Anyone seen any code for a Kalman filter which admits online updates with (basically) time stamps or time deltas? I'm taking another crack at intraday mean reversion, but I really want to handle overnight gaps better than assuming they are as important as intraday updates. In fact, I wouldn't mind assigning custom weights to each minute based on the volume traded (that would be awesome), based on the idea that we are sampling the underlying process at random/sparse times, and that some minutes' observations are after a greater length of time/action in the volume clock.

I really don't want to have to go back to first principles and see if I can derive the state space update formulae with generalized elapsed time, and frankly, I'm not sure if I am capable of that yet.


3 responses

Hmm playing with that code in MATLAB, it looks like it is still assigning the same weight to each observation, when really I want further spaced observations to be weighted higher, to reflect the fact that the underlying process has had more time to evolve.

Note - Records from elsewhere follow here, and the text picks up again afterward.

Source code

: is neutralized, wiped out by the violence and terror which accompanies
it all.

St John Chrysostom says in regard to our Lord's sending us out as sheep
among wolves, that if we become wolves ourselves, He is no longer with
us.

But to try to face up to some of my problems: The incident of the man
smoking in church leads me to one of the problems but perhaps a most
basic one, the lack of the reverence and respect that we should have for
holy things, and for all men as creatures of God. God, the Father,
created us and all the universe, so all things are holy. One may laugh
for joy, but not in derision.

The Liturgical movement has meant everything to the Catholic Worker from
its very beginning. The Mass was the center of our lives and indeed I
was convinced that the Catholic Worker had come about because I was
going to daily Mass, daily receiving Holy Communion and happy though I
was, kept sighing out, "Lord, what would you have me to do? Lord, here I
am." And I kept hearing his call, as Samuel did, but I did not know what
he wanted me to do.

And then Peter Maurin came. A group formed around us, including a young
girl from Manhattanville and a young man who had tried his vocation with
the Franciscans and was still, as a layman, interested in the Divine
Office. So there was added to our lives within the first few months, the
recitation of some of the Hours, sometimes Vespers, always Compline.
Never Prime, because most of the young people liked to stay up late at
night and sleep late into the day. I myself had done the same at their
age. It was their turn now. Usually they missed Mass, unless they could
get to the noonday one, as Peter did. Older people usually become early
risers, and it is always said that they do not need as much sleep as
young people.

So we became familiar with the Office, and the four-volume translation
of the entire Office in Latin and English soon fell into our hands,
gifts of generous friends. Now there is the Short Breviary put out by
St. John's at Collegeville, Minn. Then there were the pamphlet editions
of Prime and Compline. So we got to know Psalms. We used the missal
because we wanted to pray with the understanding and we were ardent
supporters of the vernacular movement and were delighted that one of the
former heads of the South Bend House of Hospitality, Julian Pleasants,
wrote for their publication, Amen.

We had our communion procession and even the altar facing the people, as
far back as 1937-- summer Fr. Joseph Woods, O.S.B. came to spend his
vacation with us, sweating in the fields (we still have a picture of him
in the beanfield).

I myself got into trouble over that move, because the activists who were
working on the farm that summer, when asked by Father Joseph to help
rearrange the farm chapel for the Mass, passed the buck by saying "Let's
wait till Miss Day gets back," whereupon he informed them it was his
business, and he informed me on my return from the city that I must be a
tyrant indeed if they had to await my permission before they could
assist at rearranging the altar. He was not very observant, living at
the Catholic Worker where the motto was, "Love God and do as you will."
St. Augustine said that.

Perhaps you could fit the price versus time data with a polynomial, and weight the fit by volume. Then use the polynomial to interpolate, creating an equally spaced grid, thereby synthesizing 24/7/365 minutely prices at equal volume. The tricky parts are the length of the trailing window for the fit, and the order of the polynomial. In addition to weighting by volume, you could weight by time, something like exp(-t/tau), where tau is the time constant. Then, you can select a really long trailing window, and fiddle with tau instead. This will weight more recent observations more heavily (e.g. on Monday morning, the prior week will have faded from the analysis).

For completeness, you could include the full OHLCV data in the fit and weights (e.g. points with lower variance could be weighted more heavily).

Once you have your synthetic, equally-spaced price data, then you could try applying your Kalman filter thingy (which may be useless after the fitting...)

Overall, at any point in time, it seems like you need a figure of merit for the goodness-of-fit of your model, to assess the degree to which it can be applied (i.e. how much risk are you taking on by relying on the model).